Basics of setting up a Spyder workspace and projects - python

I have searched for a basic tutorial regarding workspaces and projects in the Spyder IDE. What I want to understand is the basic concepts of how to use the workspace and projects to organize my code. It seems that this is perhaps basic programming skills and that is the reason why I have issues finding any kind of overview. This page seems to be related, but is actually about Eclipse and rather sparse. The Pythonxy tutorial and the documentation for Spyder does not go into any detail. Neither does the Anaconda documentation.
The questions I have are:
When should I set up a new workspace (if ever)?
When do I create a new project?
How does the PYTHONPATH depend on my workspace and project settings? Is it the same in all cases or can I customize it per workspace/project?
Are there other settings apart from the PYTHONPATH that I should configure?
How specific are the answers above to Spyder? Would it be the same for other IDEs, like Eclipse?
I am running Spyder on 64-bit Windows 7, as part of the Anaconda package.

Update Oct 2016: Spyder 3 now has project facilities similar to that of other IDEs (especially Rstudio).
Now you if you have a folder with scripts, you can go to
Projects > New Projects > Existing Directory
to import it. The selected directory will be set as the base directory for the project.

I use spyder for data analysis and I have just started using the project workspace. I believe that it allows you to write better code due to the organization. As a previous post stated that "This can be helpful in web development", which is true because web development requires good software engineering due to the complexity of the files and how they interact with each other. This organization/structure can be used in data analysis as well.
Often, data analysts that use Anaconda have an engineering or science background, not necessarily software engineering or computer science. This means that good software engineering principles may be missing (myself included). Setting up a workspace does one critical thing that I believe is missing from the discussion. It adds the workspace to the system path. Set up a project and then try
import sys
print sys.path
You will see your project's directory added to the PYTHONPATH . This means I can break up my project and import functions from different files within my project. This is highly beneficial when analysis becomes complex or you want to create some type of larger model that will be used on a regular basis. I can create all of my functions in one file, maybe functions for plots in another and then import them in a separate script file.
in myScript.py
from myFunctions import func1
from myFunctions import func2
from myPlots import histPlot
This is a much cleaner approach to data analysis and allows you to focus on one specific task at a time.
In python 3 there is the %autoreload capability so you can work on your functions and then go back to your script file and it will reload them each time if you find errors. I haven't tried this yet bc the majority of my work is in 2.7, but this would seem to add even greater flexibility when developing.
So when should you do this? I think it is always a good idea, I just started using this setup and I will never go back!

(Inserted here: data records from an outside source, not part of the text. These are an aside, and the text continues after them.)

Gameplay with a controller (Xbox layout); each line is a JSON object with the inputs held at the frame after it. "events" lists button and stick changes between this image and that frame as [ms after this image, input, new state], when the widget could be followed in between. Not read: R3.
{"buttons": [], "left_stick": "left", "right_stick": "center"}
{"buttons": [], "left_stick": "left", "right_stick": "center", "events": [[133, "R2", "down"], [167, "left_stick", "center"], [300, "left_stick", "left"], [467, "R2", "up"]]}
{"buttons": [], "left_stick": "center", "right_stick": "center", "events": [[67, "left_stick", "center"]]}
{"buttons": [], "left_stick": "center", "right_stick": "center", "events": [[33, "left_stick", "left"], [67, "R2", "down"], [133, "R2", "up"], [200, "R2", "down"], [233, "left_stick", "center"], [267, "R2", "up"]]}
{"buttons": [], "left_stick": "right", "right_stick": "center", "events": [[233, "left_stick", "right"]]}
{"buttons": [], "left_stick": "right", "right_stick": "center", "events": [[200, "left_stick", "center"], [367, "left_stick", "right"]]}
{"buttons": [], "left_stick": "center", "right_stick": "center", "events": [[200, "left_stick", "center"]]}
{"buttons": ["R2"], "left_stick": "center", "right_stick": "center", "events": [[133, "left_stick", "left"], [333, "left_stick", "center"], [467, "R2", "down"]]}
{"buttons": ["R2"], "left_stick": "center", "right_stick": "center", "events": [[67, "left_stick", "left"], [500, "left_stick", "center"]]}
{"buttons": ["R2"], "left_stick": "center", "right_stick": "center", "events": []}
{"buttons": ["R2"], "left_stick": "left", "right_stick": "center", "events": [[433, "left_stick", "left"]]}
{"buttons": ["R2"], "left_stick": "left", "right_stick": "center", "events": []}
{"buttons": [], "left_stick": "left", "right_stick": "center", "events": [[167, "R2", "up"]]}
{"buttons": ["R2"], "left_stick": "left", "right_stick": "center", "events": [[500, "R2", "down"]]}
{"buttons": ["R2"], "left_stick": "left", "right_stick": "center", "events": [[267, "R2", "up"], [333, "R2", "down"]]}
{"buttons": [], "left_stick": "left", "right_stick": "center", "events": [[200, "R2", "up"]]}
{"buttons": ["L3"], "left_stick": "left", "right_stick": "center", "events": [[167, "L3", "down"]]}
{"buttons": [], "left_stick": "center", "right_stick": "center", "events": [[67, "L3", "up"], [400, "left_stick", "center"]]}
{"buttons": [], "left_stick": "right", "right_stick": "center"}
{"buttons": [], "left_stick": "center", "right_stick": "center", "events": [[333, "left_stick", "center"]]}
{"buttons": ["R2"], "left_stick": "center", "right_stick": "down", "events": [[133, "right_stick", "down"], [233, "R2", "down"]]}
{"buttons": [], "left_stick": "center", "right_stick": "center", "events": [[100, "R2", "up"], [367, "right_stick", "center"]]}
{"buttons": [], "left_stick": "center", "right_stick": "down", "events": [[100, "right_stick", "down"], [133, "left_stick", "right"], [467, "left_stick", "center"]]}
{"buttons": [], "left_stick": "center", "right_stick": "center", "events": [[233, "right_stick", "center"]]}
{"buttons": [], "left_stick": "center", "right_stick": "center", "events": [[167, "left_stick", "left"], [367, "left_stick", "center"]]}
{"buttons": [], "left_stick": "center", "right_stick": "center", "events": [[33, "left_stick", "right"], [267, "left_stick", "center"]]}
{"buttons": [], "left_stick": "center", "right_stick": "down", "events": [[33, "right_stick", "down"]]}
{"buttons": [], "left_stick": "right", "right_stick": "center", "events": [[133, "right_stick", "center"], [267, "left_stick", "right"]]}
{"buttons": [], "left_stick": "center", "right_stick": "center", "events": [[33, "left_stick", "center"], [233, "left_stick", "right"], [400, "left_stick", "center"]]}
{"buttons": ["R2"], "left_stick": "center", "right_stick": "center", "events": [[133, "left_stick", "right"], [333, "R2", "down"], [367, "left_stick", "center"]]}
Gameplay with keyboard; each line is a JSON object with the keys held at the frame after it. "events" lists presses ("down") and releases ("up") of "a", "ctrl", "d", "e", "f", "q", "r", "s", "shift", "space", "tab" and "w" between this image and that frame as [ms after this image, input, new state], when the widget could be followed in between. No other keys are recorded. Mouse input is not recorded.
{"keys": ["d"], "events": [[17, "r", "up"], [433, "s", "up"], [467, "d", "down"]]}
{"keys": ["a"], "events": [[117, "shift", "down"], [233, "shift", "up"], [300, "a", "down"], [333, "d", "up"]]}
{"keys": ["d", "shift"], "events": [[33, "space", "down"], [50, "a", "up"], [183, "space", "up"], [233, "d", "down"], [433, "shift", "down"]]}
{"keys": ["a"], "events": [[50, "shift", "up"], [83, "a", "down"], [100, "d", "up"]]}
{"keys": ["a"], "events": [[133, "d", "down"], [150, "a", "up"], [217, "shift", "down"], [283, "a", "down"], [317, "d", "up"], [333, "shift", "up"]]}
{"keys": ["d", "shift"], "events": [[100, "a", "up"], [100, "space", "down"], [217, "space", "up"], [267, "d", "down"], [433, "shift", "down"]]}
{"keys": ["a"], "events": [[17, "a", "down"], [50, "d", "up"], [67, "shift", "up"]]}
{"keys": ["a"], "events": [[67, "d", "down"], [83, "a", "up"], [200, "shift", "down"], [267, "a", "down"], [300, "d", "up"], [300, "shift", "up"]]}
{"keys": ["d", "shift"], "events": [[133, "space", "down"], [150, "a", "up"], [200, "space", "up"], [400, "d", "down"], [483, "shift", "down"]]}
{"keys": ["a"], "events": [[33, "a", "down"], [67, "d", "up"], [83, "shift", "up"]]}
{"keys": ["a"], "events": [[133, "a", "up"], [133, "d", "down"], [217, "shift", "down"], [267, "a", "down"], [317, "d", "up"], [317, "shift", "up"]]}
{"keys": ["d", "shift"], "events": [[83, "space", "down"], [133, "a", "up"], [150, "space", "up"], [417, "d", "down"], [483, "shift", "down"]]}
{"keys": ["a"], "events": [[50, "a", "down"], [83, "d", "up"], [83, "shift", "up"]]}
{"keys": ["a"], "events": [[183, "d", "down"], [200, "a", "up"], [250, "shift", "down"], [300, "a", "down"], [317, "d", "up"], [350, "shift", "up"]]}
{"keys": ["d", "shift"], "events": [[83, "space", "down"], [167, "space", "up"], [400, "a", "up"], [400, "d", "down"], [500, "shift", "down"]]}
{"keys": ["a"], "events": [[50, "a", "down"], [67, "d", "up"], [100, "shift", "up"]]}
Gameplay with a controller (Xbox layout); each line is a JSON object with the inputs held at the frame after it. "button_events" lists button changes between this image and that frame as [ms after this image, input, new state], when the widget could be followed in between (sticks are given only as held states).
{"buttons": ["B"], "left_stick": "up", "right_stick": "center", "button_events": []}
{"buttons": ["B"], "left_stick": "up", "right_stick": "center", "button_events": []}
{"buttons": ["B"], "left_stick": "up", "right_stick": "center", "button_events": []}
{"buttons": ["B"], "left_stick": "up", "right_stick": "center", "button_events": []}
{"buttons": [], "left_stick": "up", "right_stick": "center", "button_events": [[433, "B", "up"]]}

In my experience, setting up a workspace in Spyder is not always necessary.
A workspace is a space on your computer where you create and save all the files you work in. Workspaces usually help in managing your project files.
Once you create a workspace in Spyder, a pane called "Project Explorer" opens up inside Spyder. There you see in real-time the files of your project. For instance, if you generate a file with Python, it will show in that pane.
The pane let's you keep the files organized, filter them etc. This can be useful for web development for example because helps you keep your content organized.
I use Python to handle files (e.g. csv) and work with data (data analysis), and I find no use in the workspace feature.
Moreover, if you delete a file in the Project Explorer pane, the file cannot be found in the Windows recycle bin.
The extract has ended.